A la première connexion, il y a un paramétrage des préférences. On peut choisir quel est le répertoire d’envoi et de poubelle, ça peut être bien :

Paramétrage un peu plus avancé
Dans /etc/apache2/conf.d/ilohamail, vous pourrez corriger l’alias si mal choisi, exemple :
Alias /mail /usr/share/IlohaMail/source
Options +FollowSymLinks
DirectoryIndex index.php
AllowOverride None
order allow,deny
allow from all
Dans /etc/IlohaMail, il y a plusieurs fichiers sympa.
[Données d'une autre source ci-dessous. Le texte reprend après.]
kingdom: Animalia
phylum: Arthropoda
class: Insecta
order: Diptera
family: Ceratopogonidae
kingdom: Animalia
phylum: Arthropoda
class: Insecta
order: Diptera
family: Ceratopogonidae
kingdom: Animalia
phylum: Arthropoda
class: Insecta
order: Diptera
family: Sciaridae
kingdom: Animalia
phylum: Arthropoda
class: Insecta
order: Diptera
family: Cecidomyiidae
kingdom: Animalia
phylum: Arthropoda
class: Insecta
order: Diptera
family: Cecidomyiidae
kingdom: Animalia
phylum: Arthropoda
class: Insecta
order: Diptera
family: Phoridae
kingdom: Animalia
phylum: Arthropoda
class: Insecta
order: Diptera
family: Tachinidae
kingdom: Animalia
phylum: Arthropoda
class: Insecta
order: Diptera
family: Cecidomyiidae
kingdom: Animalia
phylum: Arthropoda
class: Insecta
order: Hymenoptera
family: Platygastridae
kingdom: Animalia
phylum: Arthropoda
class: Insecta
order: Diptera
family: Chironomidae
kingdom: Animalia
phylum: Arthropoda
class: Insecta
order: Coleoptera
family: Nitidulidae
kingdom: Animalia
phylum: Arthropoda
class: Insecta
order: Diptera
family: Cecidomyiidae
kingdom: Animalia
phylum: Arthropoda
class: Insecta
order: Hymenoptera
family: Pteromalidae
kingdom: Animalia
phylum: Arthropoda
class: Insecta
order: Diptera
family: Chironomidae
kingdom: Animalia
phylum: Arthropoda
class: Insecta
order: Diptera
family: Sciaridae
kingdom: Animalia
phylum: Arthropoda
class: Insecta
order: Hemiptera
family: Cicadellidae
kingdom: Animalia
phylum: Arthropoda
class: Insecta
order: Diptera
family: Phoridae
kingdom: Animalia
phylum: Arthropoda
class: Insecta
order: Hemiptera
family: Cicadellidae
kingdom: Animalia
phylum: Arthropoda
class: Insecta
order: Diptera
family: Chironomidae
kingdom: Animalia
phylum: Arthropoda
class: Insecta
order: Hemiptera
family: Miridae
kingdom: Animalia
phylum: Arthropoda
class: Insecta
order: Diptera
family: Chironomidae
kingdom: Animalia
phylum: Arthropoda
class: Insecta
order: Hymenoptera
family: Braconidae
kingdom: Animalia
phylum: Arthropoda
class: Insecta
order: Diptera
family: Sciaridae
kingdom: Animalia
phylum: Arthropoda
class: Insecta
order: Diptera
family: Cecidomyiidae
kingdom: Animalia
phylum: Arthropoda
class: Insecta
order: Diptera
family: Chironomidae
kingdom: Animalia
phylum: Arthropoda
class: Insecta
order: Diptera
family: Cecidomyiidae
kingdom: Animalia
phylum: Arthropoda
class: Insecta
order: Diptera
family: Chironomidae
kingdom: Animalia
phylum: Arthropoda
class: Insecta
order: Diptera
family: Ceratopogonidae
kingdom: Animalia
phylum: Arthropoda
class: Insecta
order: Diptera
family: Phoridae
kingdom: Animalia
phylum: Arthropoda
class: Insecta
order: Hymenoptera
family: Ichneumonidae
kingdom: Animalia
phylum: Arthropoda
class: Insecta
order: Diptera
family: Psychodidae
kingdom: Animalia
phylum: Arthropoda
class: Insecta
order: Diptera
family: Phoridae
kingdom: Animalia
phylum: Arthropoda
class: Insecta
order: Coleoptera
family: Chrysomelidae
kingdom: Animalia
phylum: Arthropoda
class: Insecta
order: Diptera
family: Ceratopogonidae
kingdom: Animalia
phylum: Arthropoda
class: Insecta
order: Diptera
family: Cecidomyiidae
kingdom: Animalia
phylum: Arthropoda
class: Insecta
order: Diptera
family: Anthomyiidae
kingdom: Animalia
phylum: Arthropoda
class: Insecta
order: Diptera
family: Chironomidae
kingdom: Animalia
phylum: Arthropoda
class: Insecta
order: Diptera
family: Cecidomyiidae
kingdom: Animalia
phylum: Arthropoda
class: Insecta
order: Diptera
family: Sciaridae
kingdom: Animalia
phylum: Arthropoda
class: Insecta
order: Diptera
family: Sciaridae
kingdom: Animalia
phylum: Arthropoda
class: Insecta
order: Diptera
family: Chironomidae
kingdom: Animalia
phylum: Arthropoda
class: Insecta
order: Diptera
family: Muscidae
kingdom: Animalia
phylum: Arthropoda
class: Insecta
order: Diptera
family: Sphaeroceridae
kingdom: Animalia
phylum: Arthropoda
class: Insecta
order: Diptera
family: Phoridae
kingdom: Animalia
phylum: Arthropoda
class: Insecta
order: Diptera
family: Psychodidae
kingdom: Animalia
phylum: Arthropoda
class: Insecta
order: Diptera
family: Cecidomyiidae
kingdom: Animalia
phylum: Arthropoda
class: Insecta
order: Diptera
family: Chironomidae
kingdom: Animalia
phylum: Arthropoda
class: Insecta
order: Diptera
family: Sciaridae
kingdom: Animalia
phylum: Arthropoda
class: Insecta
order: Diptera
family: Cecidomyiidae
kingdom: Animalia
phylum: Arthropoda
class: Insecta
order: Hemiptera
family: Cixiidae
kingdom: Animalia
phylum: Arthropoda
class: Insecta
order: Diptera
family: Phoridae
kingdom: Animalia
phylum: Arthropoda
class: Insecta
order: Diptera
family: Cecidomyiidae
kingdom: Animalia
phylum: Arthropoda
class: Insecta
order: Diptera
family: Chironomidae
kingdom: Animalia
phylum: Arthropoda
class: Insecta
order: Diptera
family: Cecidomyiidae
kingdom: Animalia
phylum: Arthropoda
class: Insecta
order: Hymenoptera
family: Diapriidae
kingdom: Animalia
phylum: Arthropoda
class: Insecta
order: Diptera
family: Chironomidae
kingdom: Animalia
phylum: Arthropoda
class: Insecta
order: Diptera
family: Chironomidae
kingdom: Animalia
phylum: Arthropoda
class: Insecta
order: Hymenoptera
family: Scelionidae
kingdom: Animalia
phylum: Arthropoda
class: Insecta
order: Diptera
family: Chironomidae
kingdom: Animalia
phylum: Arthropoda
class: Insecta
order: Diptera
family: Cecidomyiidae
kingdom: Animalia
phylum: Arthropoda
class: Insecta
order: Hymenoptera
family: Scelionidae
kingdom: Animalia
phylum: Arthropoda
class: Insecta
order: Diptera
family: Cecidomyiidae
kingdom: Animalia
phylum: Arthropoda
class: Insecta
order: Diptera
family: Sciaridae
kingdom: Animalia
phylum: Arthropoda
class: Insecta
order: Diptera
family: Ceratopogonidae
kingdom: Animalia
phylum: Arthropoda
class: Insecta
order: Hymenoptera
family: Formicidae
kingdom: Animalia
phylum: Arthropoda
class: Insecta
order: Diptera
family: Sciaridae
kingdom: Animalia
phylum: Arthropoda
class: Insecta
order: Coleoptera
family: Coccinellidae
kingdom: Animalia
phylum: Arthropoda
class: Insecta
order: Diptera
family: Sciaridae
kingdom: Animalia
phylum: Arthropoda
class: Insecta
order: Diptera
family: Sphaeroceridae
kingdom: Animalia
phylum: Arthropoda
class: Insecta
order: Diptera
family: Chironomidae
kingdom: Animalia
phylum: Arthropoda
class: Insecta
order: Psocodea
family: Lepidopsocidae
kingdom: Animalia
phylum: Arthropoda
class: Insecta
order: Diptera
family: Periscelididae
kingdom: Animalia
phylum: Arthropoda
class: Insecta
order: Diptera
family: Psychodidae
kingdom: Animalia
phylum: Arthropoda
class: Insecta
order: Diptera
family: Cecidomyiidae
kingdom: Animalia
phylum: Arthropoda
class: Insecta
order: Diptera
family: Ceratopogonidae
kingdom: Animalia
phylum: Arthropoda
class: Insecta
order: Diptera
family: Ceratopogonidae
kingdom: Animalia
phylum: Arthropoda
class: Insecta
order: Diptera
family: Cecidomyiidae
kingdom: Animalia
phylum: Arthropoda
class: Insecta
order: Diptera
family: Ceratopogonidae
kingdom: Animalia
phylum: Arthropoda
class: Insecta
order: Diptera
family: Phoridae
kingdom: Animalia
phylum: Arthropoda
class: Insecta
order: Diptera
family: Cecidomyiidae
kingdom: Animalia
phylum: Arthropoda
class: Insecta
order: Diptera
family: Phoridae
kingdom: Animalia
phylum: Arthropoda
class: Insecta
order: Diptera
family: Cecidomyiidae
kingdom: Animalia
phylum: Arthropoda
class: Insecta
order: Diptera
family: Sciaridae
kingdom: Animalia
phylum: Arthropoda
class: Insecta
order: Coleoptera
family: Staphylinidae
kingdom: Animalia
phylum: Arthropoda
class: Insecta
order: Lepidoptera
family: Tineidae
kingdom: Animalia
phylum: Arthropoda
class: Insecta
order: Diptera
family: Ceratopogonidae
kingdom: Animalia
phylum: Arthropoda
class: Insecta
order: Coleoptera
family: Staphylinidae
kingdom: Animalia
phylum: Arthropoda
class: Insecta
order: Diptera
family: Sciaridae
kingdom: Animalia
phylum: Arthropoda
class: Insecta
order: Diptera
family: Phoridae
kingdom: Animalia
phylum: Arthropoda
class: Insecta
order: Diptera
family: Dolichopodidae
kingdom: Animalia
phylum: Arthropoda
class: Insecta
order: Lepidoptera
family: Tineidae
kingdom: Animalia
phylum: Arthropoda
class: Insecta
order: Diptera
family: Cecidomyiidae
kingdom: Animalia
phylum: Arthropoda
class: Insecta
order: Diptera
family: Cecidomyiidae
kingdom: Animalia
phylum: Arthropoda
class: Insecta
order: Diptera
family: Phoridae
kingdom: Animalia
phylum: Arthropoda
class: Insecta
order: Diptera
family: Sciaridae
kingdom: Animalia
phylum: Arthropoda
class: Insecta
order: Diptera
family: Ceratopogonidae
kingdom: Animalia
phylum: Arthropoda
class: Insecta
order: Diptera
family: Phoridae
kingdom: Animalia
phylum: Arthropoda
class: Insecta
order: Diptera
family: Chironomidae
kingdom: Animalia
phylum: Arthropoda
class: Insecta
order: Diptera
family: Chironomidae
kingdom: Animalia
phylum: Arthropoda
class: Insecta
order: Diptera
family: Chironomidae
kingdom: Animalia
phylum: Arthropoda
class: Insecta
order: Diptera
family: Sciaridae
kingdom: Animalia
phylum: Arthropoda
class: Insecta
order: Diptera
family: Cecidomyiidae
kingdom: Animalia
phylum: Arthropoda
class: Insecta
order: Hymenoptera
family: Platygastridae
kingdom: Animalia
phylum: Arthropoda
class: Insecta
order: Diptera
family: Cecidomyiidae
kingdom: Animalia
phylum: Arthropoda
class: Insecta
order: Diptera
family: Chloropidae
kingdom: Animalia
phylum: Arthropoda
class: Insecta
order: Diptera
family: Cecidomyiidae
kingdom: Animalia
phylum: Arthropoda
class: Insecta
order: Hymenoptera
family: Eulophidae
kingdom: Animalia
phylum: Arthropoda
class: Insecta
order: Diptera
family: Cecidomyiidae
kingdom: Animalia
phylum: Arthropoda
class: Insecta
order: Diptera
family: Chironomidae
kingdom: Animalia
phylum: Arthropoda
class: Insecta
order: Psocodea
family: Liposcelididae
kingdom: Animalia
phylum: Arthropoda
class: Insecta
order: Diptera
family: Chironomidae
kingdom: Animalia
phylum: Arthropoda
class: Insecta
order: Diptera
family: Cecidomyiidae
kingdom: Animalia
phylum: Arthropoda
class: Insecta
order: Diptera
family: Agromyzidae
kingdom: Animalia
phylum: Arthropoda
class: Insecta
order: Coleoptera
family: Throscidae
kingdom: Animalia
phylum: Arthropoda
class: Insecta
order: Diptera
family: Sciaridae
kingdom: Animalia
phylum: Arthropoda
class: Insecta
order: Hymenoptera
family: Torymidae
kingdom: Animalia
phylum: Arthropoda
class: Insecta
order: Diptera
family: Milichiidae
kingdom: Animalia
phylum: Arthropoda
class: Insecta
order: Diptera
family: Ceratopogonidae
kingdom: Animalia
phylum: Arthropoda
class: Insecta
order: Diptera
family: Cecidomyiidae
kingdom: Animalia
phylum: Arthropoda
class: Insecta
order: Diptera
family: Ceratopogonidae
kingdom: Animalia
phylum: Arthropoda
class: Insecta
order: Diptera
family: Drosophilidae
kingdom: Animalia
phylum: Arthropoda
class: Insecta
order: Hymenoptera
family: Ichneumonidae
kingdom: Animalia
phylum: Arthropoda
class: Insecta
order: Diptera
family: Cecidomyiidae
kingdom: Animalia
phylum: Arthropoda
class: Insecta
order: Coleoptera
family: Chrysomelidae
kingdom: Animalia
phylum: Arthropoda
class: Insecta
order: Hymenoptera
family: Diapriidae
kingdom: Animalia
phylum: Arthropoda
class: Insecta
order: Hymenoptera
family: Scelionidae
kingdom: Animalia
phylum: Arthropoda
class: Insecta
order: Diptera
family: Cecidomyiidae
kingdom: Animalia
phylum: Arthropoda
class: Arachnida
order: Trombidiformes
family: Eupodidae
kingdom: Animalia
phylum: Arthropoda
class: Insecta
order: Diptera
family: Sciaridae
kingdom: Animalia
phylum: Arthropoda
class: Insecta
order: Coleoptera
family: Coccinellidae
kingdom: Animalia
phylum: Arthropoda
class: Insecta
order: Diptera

Tous les fichiers sont commentés, pratique pour comprendre les paramètres.
/etc/IlohaMail/conf.php
$backend="DB" au lieu de “FS” si vous voulez stocker les données en base de données plutôt qu’en fichiers. Dans ce cas, il faudra aller dans le fichier db_conf.php pour finir la conf base de données (je ne l’ai pas fait).
Notez ceux là :
$AUTH_MODE["imap"] pour les méthodes d’authentification
$SMTP_SERVER défaut à localhost
$MAX_SESSION_TIME
$DISABLE_CALENDAR
$DISABLE_BOOKMARKS
/etc/IlohaMail/login.php
$default_host = "localhost" par exemple, ça évitera de demander à l’utilisateur un nom de machine
Comprenez aussi par là que IlohaMail, comme beaucoup de “webmail” configurables, peut aller lire vos messages IMAP d’un autre serveur. Si votre webmail IMAP au boulot ne vous plaît pas, par exemple.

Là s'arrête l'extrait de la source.